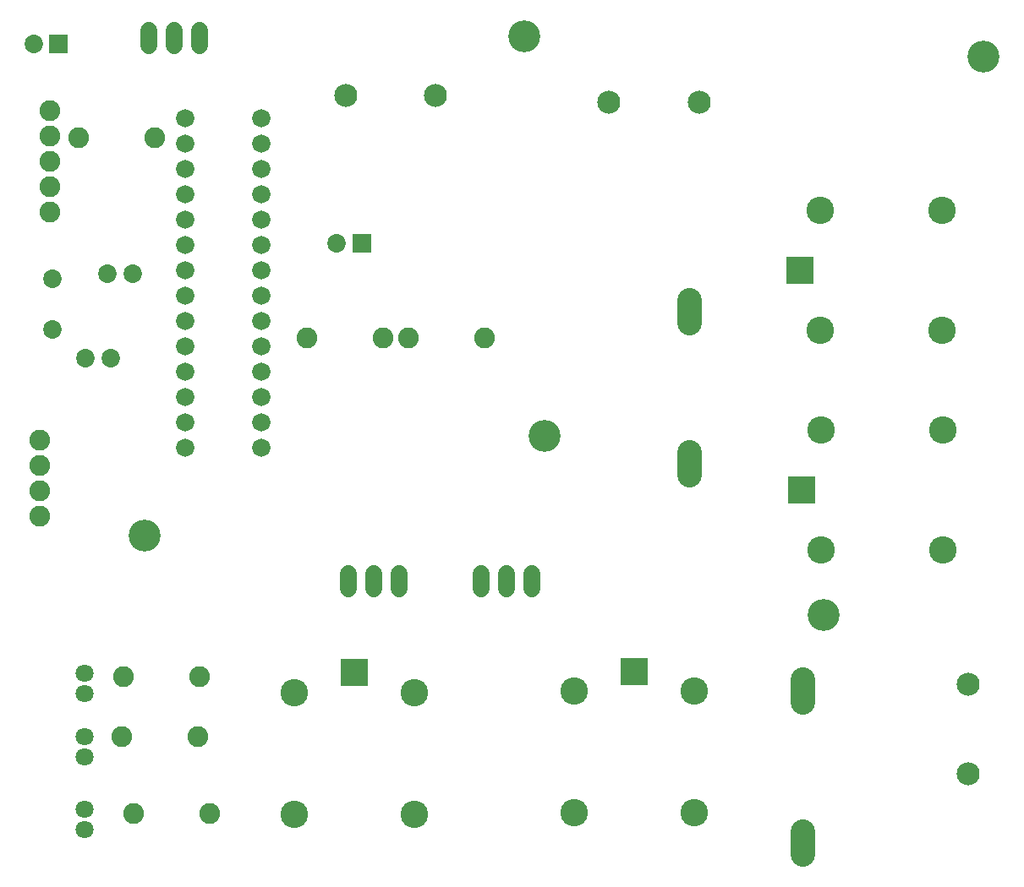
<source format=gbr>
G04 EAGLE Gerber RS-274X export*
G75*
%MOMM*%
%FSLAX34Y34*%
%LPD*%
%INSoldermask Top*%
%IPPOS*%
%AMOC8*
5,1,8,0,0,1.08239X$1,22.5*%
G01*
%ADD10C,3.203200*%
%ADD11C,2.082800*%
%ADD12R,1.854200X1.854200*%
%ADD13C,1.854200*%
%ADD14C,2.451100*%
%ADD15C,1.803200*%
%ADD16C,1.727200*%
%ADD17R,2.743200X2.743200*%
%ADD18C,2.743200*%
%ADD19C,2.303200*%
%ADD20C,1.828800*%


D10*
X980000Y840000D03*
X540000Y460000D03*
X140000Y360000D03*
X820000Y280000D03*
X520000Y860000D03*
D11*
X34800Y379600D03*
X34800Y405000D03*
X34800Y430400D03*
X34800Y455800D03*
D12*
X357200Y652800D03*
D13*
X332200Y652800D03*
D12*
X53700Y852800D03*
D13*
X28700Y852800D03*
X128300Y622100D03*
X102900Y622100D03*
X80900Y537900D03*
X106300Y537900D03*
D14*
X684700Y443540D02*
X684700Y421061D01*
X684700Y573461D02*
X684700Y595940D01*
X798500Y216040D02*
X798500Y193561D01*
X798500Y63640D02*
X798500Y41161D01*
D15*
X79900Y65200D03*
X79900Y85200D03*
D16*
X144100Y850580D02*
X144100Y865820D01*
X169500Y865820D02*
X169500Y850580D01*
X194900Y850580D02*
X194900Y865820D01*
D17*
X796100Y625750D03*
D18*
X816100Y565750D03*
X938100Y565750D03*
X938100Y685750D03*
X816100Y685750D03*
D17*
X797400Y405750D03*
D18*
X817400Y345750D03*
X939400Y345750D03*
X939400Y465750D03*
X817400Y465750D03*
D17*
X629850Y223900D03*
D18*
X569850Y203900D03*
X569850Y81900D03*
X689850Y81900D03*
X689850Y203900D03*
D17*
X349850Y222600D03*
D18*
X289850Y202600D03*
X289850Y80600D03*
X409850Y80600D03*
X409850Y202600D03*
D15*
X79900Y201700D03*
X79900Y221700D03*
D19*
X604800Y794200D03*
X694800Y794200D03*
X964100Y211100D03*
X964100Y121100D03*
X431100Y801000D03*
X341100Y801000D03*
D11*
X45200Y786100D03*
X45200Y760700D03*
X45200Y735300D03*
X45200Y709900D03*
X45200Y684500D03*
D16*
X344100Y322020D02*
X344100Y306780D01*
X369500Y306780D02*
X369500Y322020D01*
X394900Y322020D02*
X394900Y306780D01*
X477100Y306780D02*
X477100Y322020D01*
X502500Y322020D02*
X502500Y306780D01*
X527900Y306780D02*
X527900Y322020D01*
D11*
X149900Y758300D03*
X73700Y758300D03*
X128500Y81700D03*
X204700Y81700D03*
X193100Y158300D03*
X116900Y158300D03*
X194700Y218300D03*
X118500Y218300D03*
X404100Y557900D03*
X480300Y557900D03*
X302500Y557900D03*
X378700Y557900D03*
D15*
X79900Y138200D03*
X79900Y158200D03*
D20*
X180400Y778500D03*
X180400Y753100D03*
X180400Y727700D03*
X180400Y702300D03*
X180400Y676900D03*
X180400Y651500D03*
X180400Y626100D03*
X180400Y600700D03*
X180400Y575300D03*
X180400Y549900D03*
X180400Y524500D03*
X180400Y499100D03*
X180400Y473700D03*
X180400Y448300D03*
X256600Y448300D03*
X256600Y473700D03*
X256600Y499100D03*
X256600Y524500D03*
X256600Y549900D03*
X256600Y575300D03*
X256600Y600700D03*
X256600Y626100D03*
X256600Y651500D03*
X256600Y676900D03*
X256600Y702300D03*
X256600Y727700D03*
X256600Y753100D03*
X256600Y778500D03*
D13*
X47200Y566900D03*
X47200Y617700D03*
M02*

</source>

■ ■ ■

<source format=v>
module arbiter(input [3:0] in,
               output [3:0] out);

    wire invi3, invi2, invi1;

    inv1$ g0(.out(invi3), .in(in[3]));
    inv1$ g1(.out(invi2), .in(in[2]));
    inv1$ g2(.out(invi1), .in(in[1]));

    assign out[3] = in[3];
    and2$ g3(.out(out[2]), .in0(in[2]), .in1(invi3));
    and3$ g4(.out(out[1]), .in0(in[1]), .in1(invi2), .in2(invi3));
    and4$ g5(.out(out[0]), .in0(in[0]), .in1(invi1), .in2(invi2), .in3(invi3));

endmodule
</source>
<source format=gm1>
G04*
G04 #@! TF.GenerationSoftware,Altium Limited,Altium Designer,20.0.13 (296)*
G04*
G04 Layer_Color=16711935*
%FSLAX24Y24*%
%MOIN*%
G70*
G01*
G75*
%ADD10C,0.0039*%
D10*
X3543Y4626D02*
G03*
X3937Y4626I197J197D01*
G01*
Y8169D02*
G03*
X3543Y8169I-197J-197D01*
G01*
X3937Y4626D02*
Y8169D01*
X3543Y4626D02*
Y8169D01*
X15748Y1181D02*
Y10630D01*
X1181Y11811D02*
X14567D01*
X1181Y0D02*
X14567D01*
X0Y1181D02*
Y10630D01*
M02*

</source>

■ ■ ■

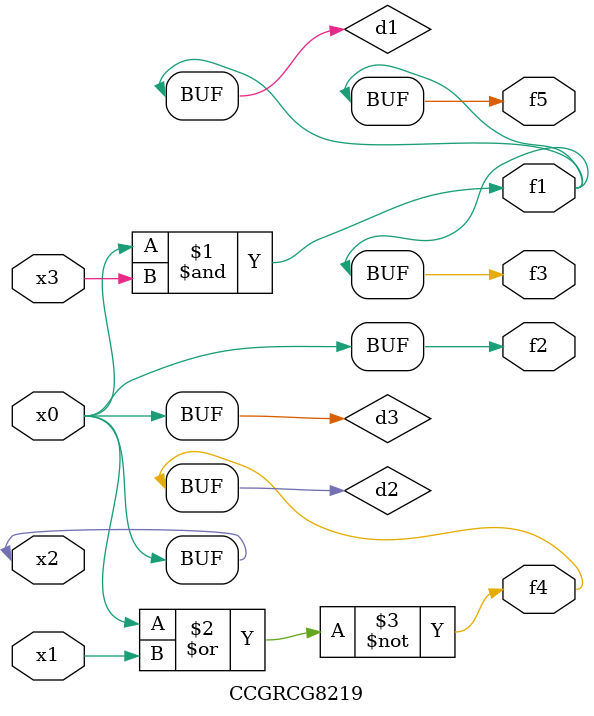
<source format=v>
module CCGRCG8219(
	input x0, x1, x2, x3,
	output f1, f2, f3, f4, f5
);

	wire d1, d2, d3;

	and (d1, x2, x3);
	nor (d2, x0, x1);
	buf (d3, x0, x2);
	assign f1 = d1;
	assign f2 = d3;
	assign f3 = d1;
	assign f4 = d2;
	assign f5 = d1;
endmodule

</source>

■ ■ ■

**Task directions**. The lines above from the one containing "X80900Y537900D03*" through the one containing "X394900Y322020D02*" are to be set down exactly, and no others.

**Task response**.
X80900Y537900D03*
X106300Y537900D03*
D14*
X684700Y443540D02*
X684700Y421061D01*
X684700Y573461D02*
X684700Y595940D01*
X798500Y216040D02*
X798500Y193561D01*
X798500Y63640D02*
X798500Y41161D01*
D15*
X79900Y65200D03*
X79900Y85200D03*
D16*
X144100Y850580D02*
X144100Y865820D01*
X169500Y865820D02*
X169500Y850580D01*
X194900Y850580D02*
X194900Y865820D01*
D17*
X796100Y625750D03*
D18*
X816100Y565750D03*
X938100Y565750D03*
X938100Y685750D03*
X816100Y685750D03*
D17*
X797400Y405750D03*
D18*
X817400Y345750D03*
X939400Y345750D03*
X939400Y465750D03*
X817400Y465750D03*
D17*
X629850Y223900D03*
D18*
X569850Y203900D03*
X569850Y81900D03*
X689850Y81900D03*
X689850Y203900D03*
D17*
X349850Y222600D03*
D18*
X289850Y202600D03*
X289850Y80600D03*
X409850Y80600D03*
X409850Y202600D03*
D15*
X79900Y201700D03*
X79900Y221700D03*
D19*
X604800Y794200D03*
X694800Y794200D03*
X964100Y211100D03*
X964100Y121100D03*
X431100Y801000D03*
X341100Y801000D03*
D11*
X45200Y786100D03*
X45200Y760700D03*
X45200Y735300D03*
X45200Y709900D03*
X45200Y684500D03*
D16*
X344100Y322020D02*
X344100Y306780D01*
X369500Y306780D02*
X369500Y322020D01*
X394900Y322020D02*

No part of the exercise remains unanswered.